Helena mi riposava dalla fatica che mi costano tutti gli altri, amici e conoscenti, ai quali sono costretto ad affiancarmi per undici mesi all’anno, elastico, rotondo, attento a rimbalzare al minimo attrito, angosciato se mi convinco di averne urtato qualcuno involontariamente. È un lavoro gratuito, nel senso che mi spreco in tanti riguardi senza nessuno scopo utilitario, che non sia quello di prevenire una sofferenza; l’antipatia infatti, o la freddezza, mi recano danno alla salute, e più se a dimostrarmela sono i conoscenti e gli estranei, che non gli amici.
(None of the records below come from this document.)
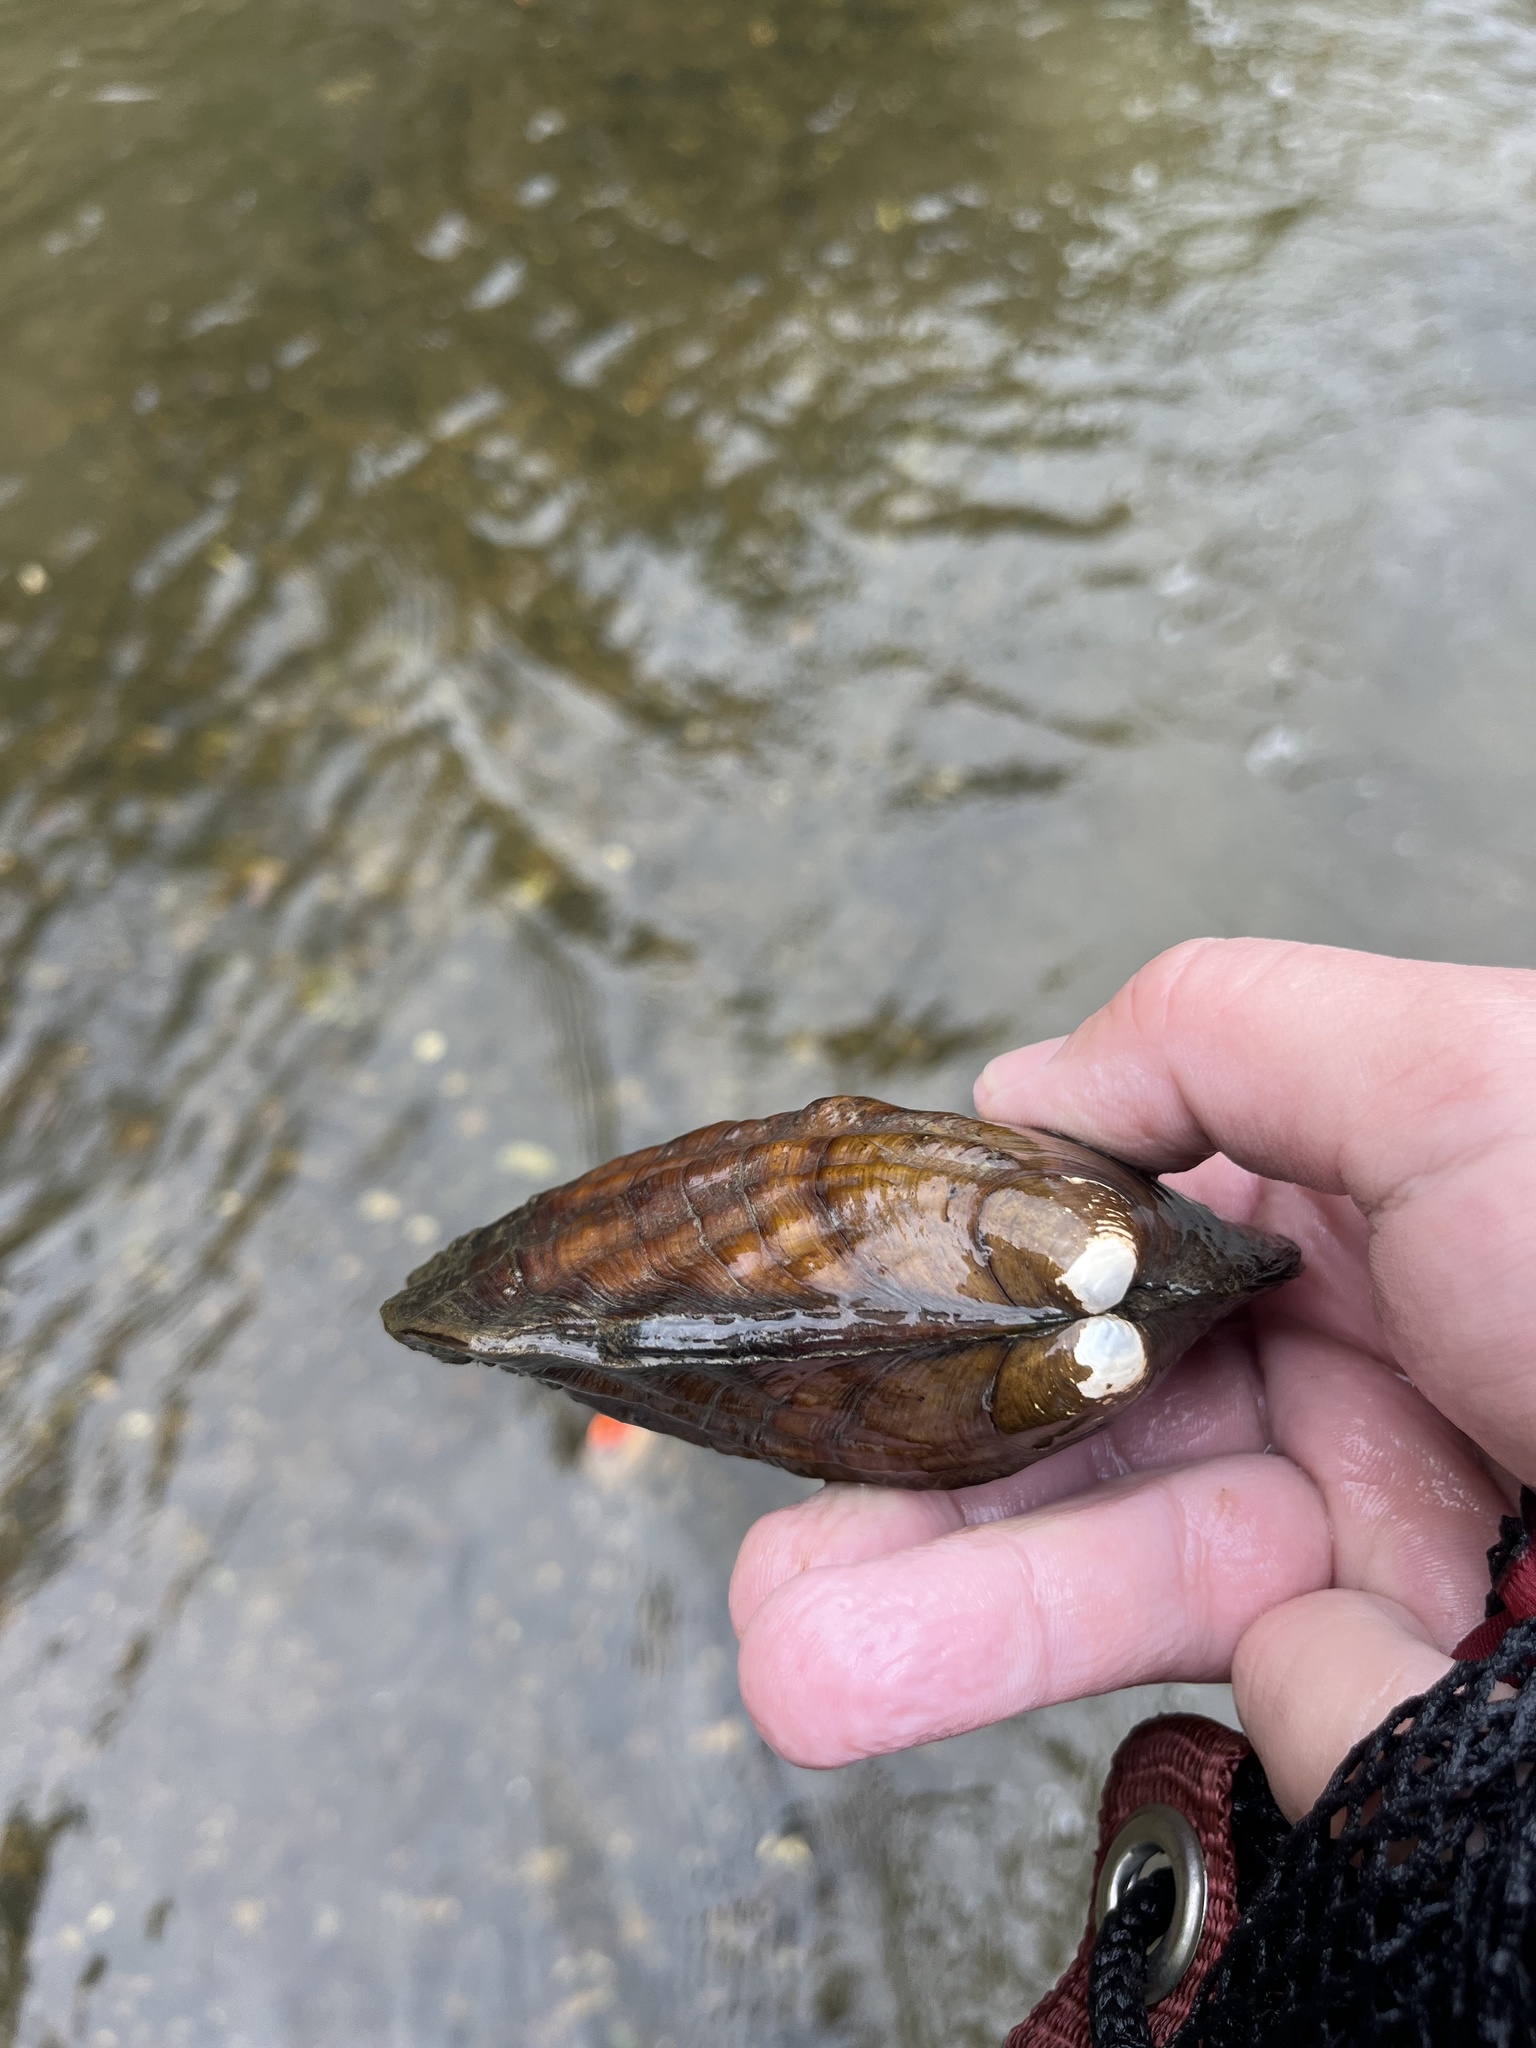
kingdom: Animalia
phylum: Mollusca
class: Bivalvia
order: Unionida
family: Unionidae
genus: Amblema
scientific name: Amblema plicata
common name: Threeridge
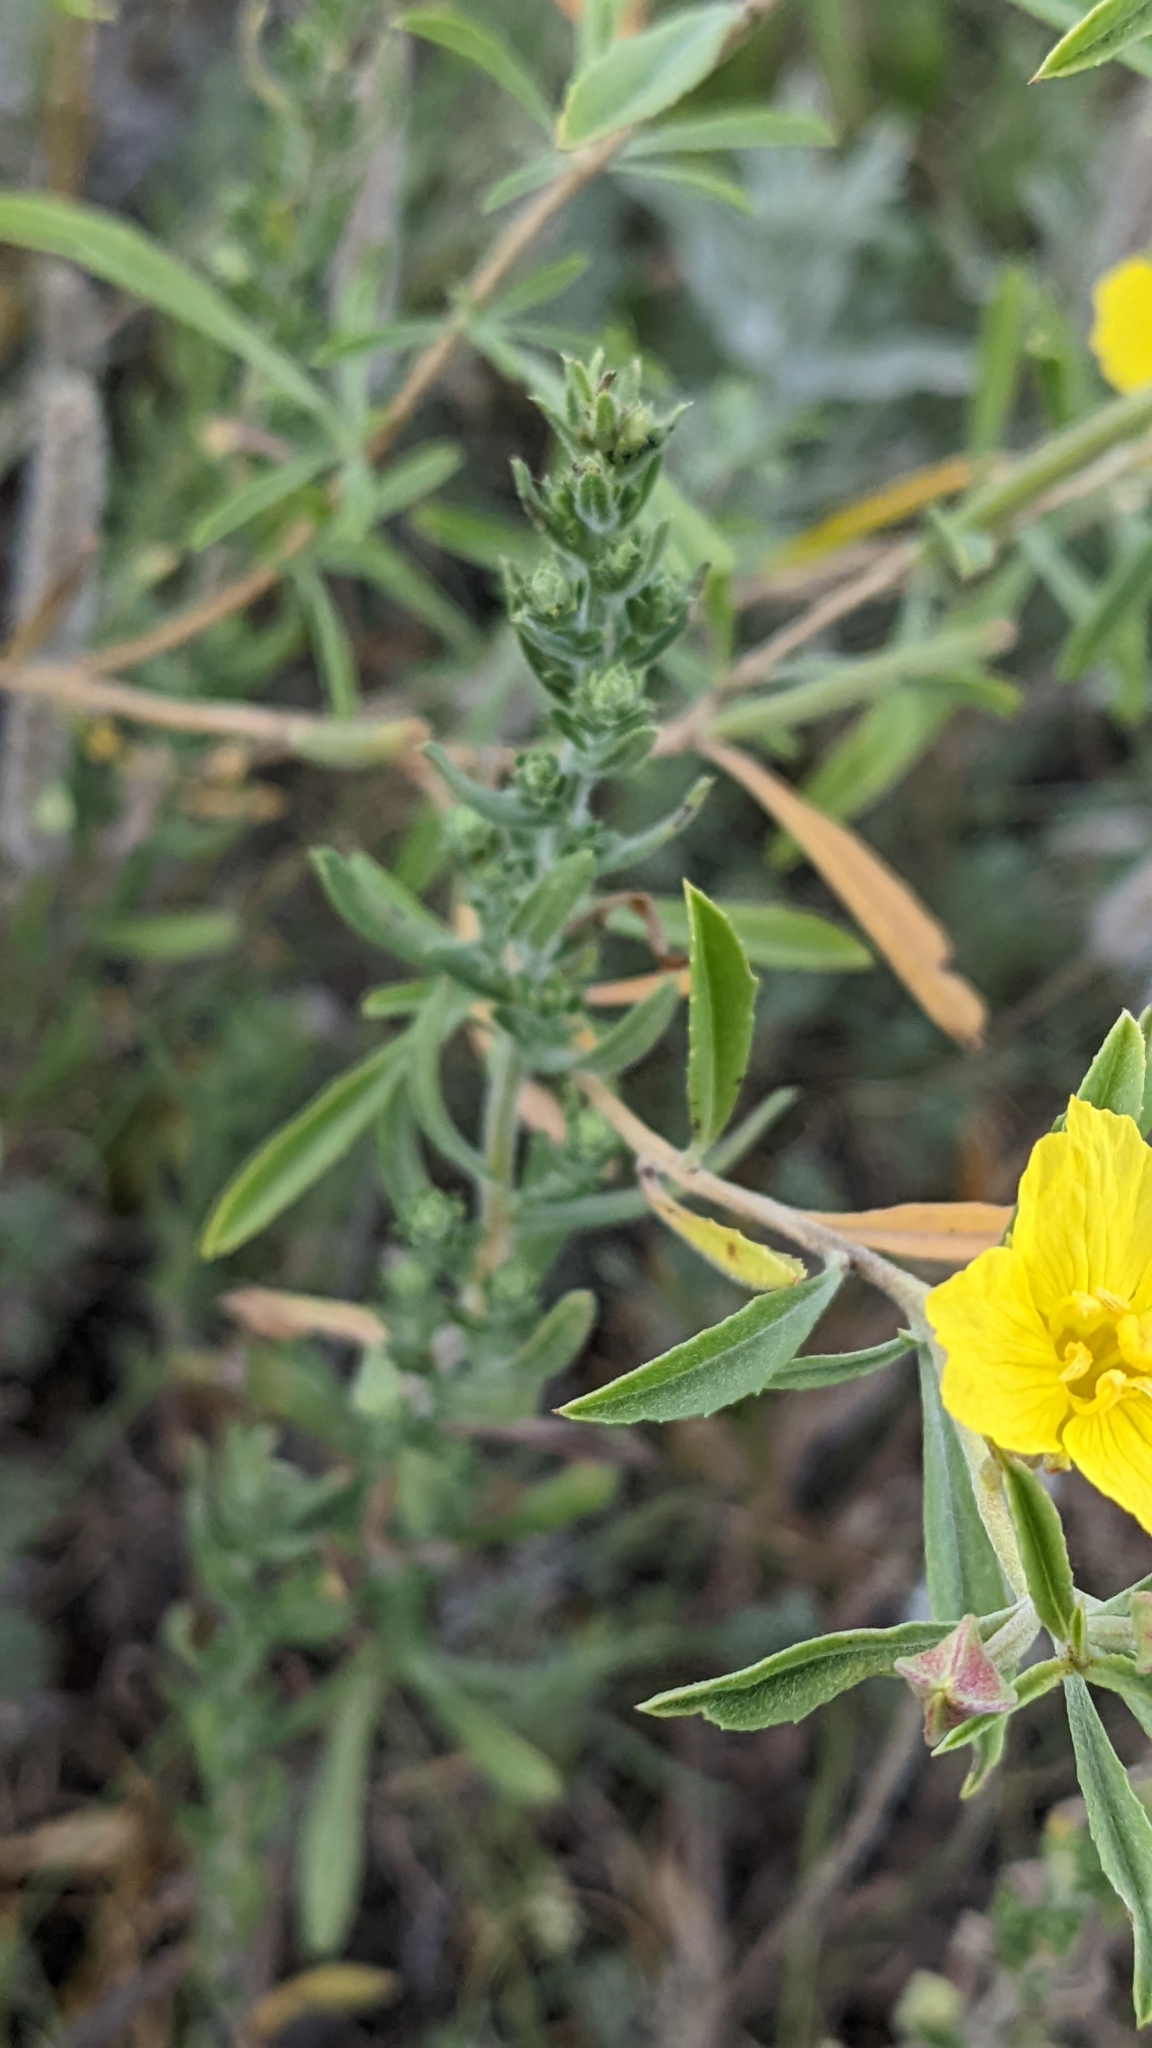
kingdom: Plantae
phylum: Tracheophyta
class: Magnoliopsida
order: Myrtales
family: Onagraceae
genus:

Di questa gente avventizia non m’importa, alla fine, un bel niente; ma se uno di loro mi guarda storto o mi rimprovera una distrazione nel dare e avere dei rapporti sociali, ho subito delle difficoltà nella digestione e devo prendere due pillole di sonnifero invece di una.
Dopo un anno di sorrisi a cinquanta o cento persone, verso le quali non mi sembra mai di essere gentile quanto dovrei, finisco col sentirmi intossicato; rispondo al telefono con un crampo nel braccio, sforzo la voce a una rauca festosità.
Fanno eccezione gli amici, le persone come Quiroga, o meglio come Cuca, con la quale riesco a essere affettuoso; non sono molte, cinque o sei in tutto.